Images took form, becoming horrifyingly clearer—Asterie striking at the Moirai attacking Van’s heels, the undead tearing apart the town of Kruthin. The roar of battle filled the cave. He was showing us our friends’ demises.
A figure with a red braid cut through the fray.Elsedora.Her arms grew weak, and blood crusted her cheeks. Battle worn and tired, she seemed on the brink of collapse.
“You thought yourself so wise—keeping those you love away from me, didn’t you, King Mattock?”
No… no, she cannot fall.
Lark had grown too focused on Caym to spot the dozens of rising soldiers around her or the horrid shadows of my worst fears cast on the walls. She knelt, raising the Sword of Isolde.
“Larkspur!” I warned.
I knew what consumed her.
That empty anger.
The desire to see all you hate burn.
It led nowhere. It clouded the mind with senseless suffering.

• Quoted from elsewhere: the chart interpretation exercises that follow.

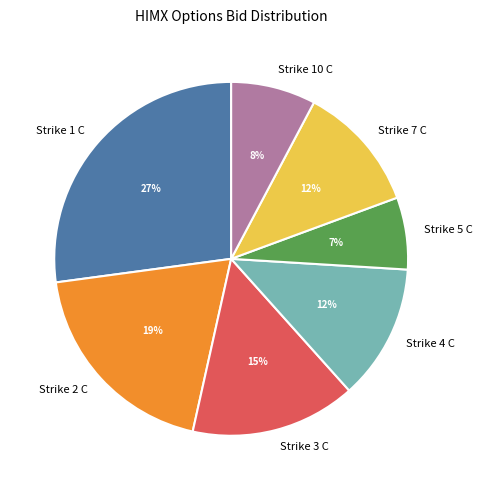

Approximately how many times larger is the value at Strike 10 C compared to Strike 1 C?

0.3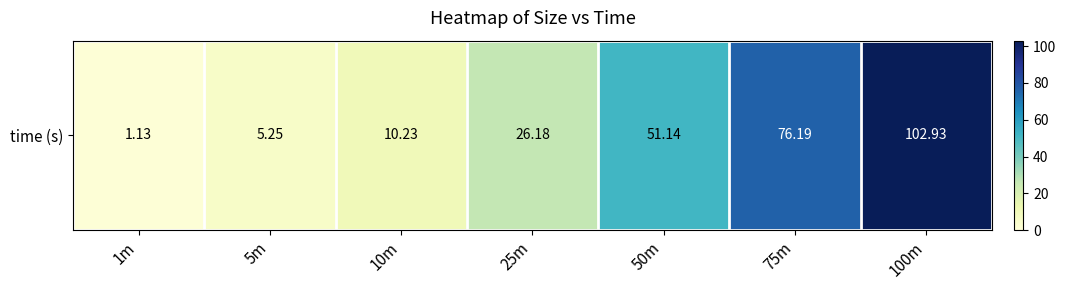

What is the average value?

39.0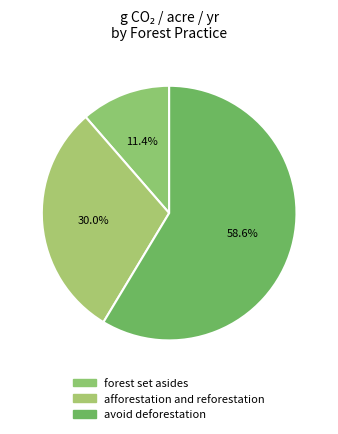

The avoid deforestation slice represents 44% of the pie. True or false?

False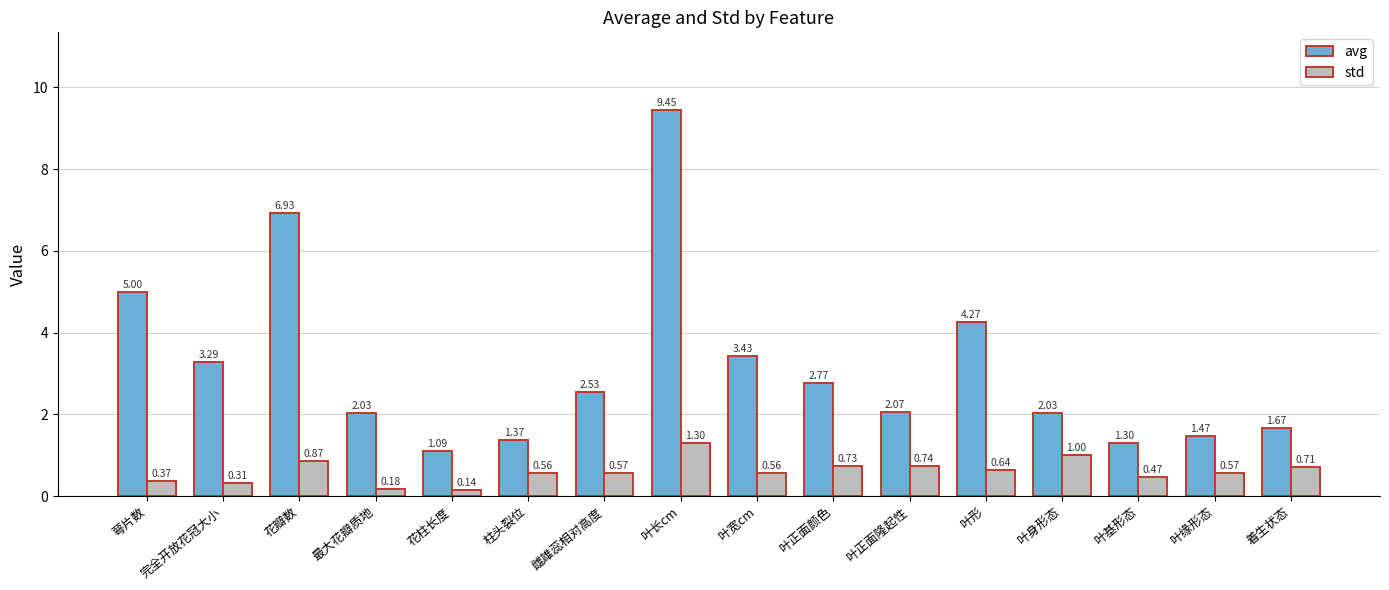

At 叶正面隆起性, list the series in order from largest to smallest.

avg, std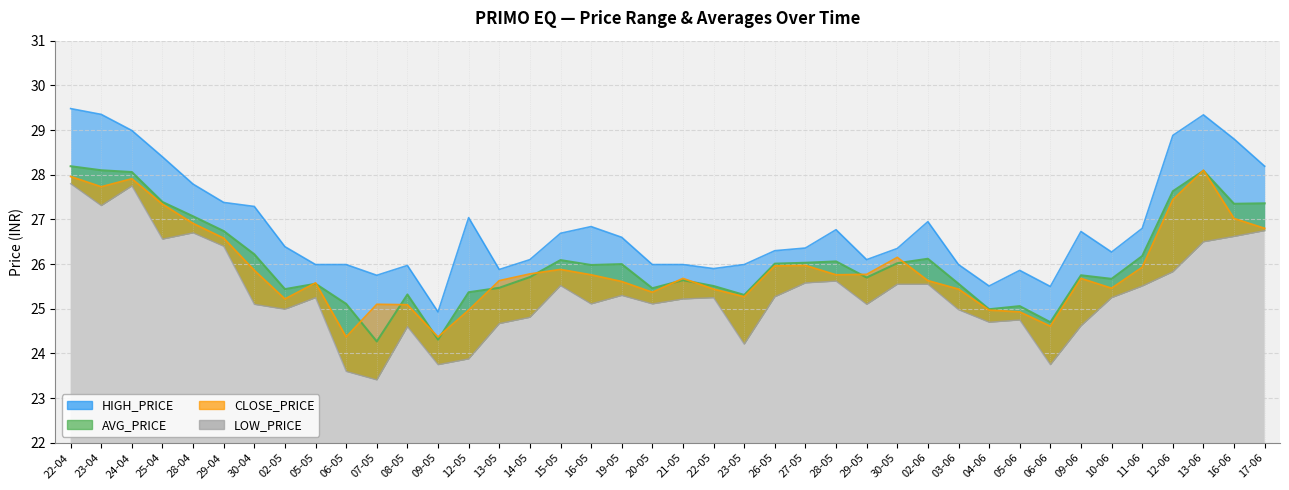

Is it true that CLOSE_PRICE equals 7.6 at 26-05?

False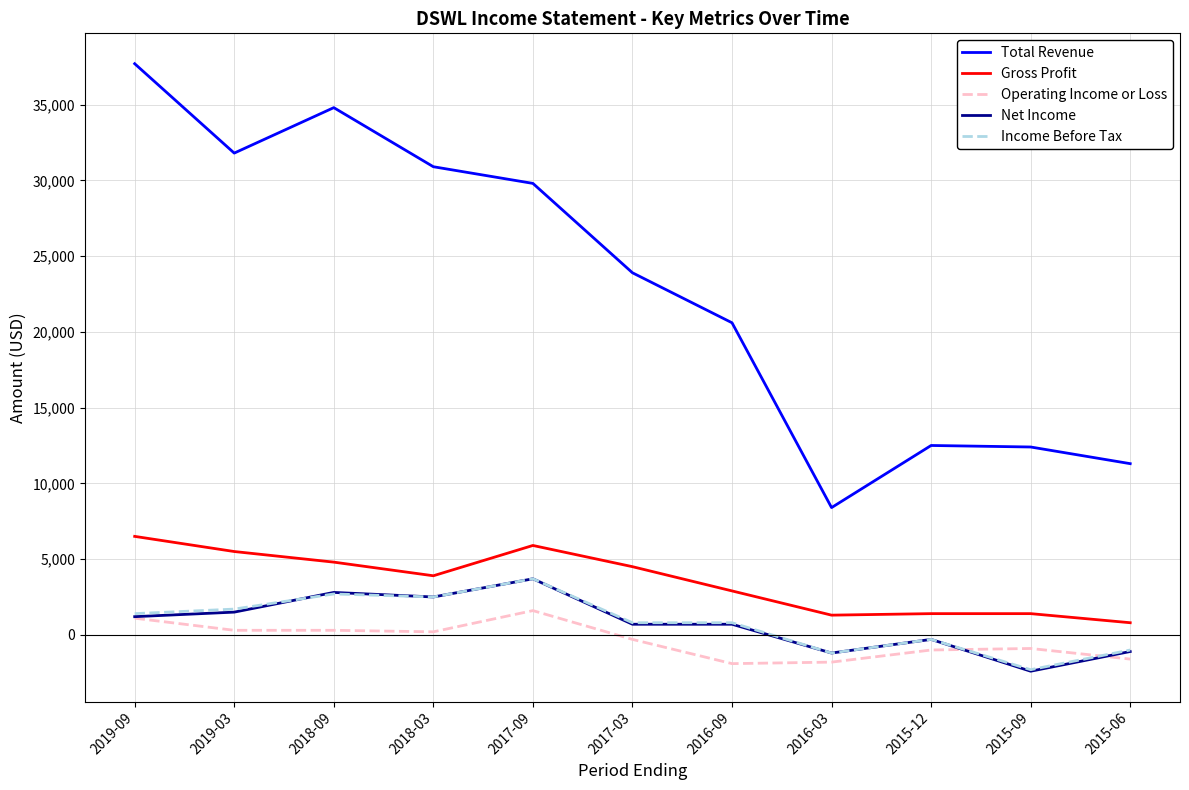

True or false: Total Revenue and Gross Profit cross at least once.

False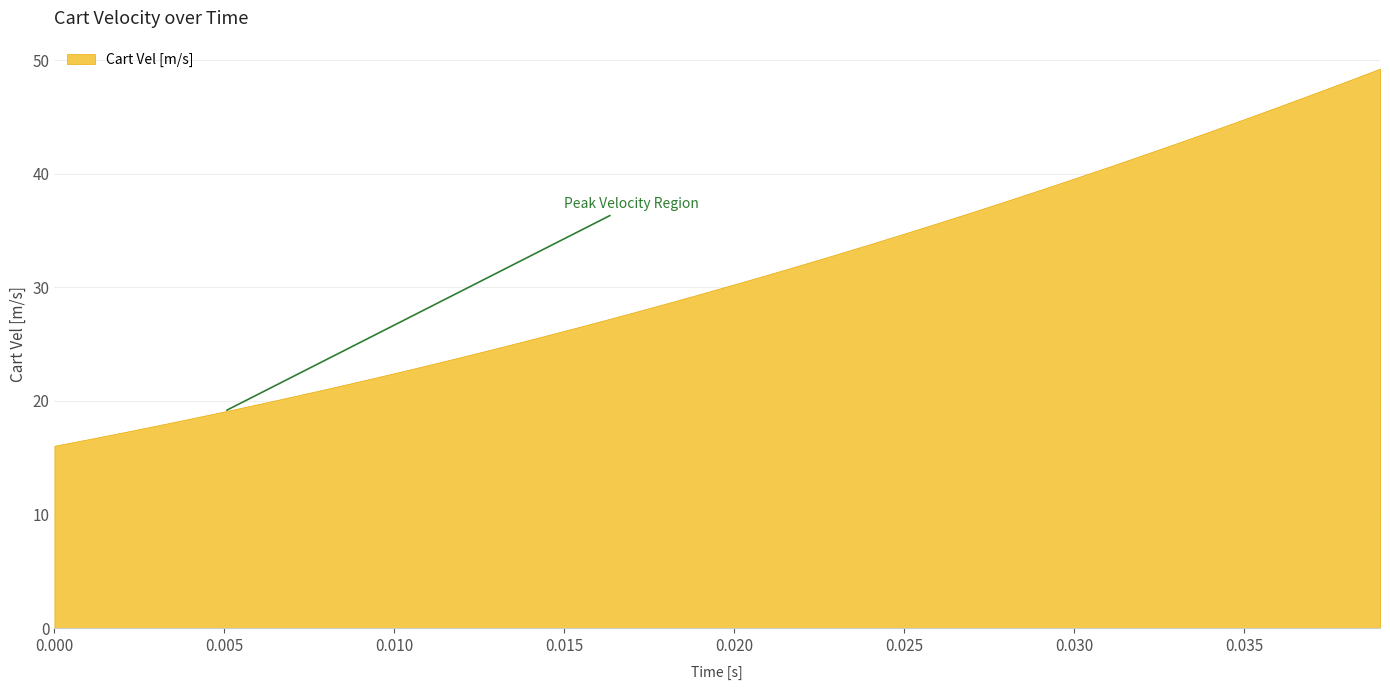

List the labels in order of value, smallest first.

0, 1, 2, 3, 4, 5, 6, 7, 8, 9, 10, 11, 12, 13, 14, 15, 16, 17, 18, 19, 20, 21, 22, 23, 24, 25, 26, 27, 28, 29, 30, 31, 32, 33, 34, 35, 36, 37, 38, 39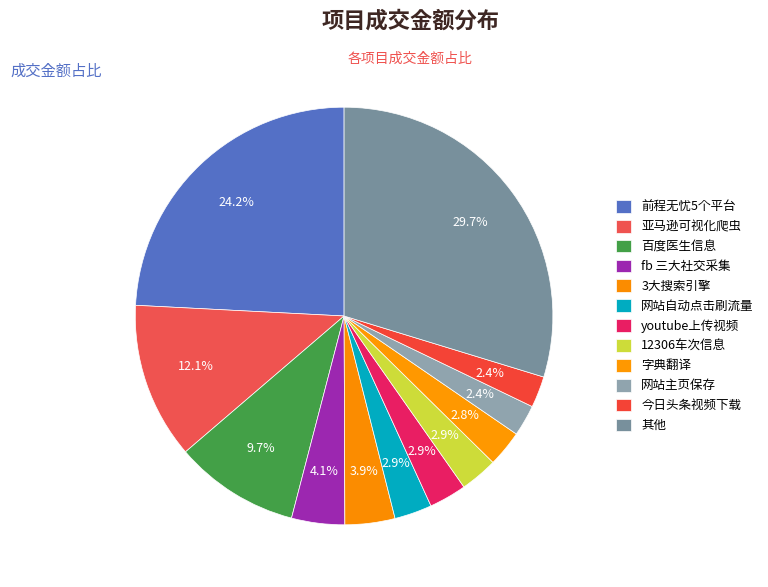

Is there any slice that represents more than half of the pie?

No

The walls grew closer… Elsedora grew closer. No, she could not be near here. Knocked from her feet, she slammed her head on a low-lying stone wall. Moirai leapt on her, pinning her down.
“No!” I shouted.
Dritan crawled through his own puddled blood toward Lark—the last thing he desired before death. I struck down the guards surrounding him, with a shaking arm and restless heart.